- _Task to complete_
Could you return, word for word, the part of the entries below that opens with the line containing "5. Scegli la data di spedizione" and closes with the line containing "Chiedere il prezzo", including both of those lines?

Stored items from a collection

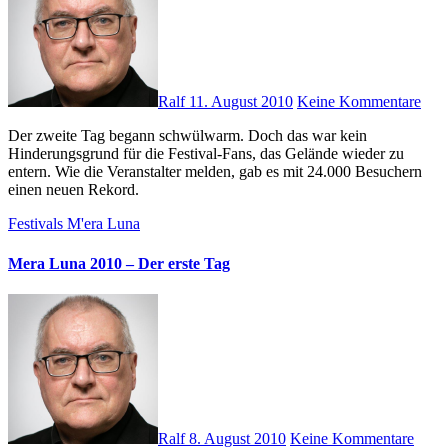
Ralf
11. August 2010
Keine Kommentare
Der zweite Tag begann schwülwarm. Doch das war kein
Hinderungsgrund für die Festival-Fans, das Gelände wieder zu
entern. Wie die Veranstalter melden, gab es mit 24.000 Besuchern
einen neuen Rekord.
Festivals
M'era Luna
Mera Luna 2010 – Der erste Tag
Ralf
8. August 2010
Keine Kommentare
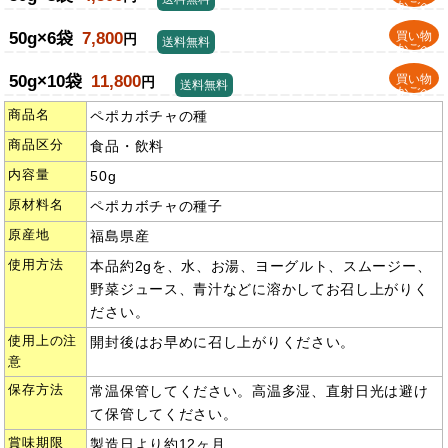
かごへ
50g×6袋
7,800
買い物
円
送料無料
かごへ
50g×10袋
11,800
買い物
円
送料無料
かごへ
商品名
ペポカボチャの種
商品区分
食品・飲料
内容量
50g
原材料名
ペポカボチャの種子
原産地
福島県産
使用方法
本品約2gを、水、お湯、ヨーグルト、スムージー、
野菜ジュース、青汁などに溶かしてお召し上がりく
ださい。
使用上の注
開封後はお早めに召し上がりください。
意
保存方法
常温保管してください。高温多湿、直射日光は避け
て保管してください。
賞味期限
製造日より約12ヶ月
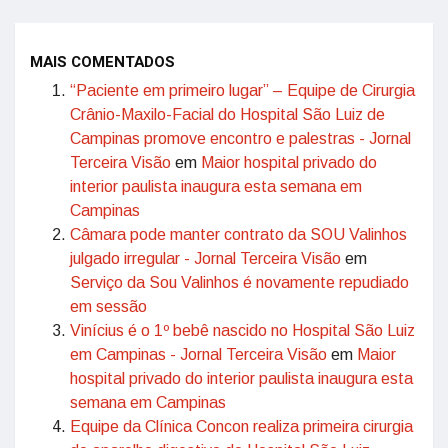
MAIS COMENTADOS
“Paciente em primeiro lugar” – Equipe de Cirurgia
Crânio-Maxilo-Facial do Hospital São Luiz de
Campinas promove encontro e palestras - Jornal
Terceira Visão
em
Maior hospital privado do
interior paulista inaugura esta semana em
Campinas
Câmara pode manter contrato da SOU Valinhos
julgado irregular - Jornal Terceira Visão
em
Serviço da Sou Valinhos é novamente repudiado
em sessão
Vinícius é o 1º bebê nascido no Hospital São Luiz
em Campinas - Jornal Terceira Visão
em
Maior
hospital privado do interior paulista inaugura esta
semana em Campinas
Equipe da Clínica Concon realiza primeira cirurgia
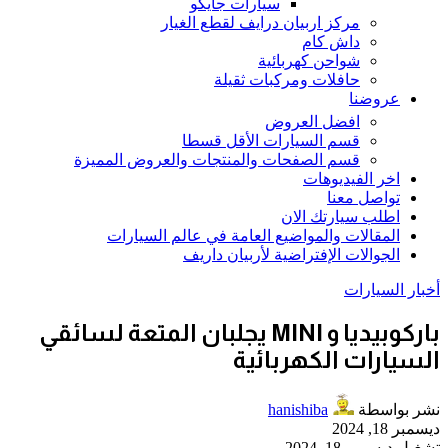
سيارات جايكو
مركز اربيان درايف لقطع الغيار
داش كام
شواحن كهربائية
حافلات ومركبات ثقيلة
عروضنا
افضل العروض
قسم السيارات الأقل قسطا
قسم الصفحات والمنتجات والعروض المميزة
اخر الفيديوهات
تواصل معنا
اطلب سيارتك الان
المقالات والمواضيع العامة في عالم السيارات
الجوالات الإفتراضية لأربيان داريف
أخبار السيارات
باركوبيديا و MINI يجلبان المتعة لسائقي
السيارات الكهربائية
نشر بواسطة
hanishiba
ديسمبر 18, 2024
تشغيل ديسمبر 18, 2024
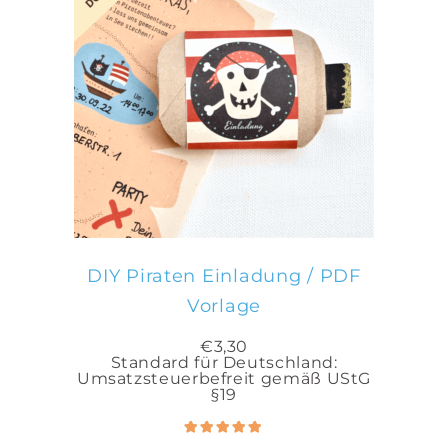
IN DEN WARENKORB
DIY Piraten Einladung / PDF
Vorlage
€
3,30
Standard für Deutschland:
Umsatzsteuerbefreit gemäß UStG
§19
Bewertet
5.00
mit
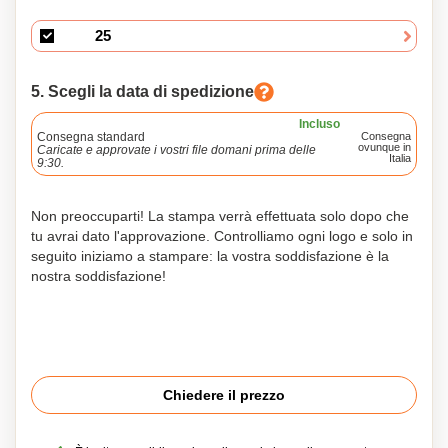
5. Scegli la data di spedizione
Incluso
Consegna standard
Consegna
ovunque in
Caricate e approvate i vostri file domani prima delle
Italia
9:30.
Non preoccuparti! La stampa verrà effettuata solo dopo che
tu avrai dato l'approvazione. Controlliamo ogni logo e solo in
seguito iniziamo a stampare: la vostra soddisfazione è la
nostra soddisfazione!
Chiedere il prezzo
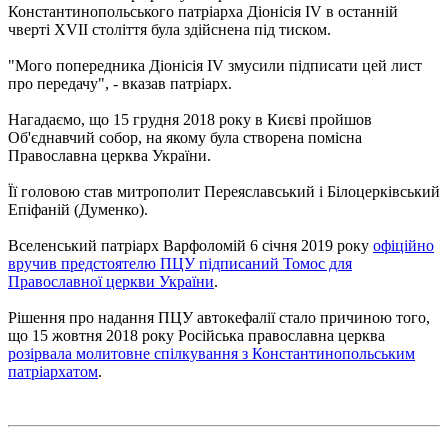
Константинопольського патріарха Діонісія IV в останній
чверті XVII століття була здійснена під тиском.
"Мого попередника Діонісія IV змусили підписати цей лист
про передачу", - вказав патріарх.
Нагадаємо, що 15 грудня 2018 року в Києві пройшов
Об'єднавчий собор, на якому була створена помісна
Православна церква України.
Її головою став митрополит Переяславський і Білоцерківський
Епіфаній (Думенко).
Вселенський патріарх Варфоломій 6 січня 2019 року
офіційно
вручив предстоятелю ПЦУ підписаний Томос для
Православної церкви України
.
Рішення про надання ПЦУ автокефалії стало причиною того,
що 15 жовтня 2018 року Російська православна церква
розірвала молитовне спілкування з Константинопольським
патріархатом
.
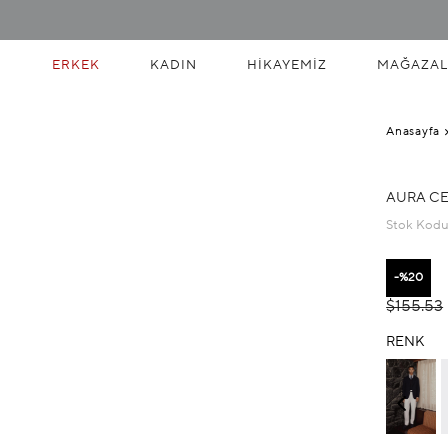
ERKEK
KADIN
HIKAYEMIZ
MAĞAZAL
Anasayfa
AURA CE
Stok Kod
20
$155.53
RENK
* * *
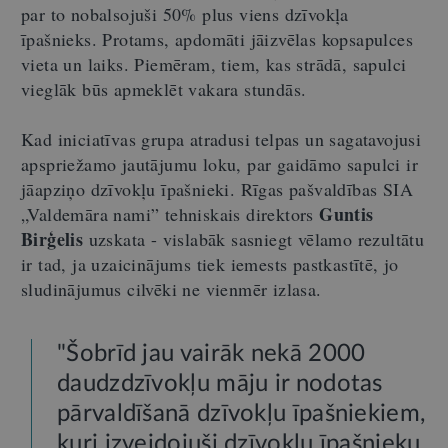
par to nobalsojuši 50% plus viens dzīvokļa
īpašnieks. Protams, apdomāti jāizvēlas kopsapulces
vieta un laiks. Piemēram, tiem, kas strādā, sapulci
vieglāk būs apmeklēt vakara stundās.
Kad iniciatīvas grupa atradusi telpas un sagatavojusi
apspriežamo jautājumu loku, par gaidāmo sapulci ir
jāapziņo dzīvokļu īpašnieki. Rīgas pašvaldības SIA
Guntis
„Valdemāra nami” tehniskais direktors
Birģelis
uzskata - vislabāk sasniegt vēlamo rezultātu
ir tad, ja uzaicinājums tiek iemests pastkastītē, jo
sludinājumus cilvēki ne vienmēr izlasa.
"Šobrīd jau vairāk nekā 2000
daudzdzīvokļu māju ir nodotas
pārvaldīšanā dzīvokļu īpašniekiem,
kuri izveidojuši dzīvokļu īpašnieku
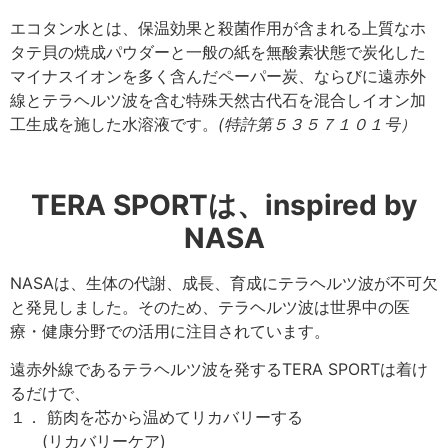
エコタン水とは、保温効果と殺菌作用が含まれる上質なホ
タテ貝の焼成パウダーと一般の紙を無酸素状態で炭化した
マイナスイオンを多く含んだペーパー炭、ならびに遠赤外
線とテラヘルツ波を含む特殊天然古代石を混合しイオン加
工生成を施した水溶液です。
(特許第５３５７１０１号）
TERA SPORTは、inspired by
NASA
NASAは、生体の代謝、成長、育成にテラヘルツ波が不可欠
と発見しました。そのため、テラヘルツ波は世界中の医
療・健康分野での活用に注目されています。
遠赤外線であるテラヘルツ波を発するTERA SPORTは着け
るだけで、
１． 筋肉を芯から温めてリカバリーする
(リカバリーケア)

- _Answer section_
5. Scegli la data di spedizione
Incluso
Consegna standard
Consegna
ovunque in
Caricate e approvate i vostri file domani prima delle
Italia
9:30.
Non preoccuparti! La stampa verrà effettuata solo dopo che
tu avrai dato l'approvazione. Controlliamo ogni logo e solo in
seguito iniziamo a stampare: la vostra soddisfazione è la
nostra soddisfazione!
Chiedere il prezzo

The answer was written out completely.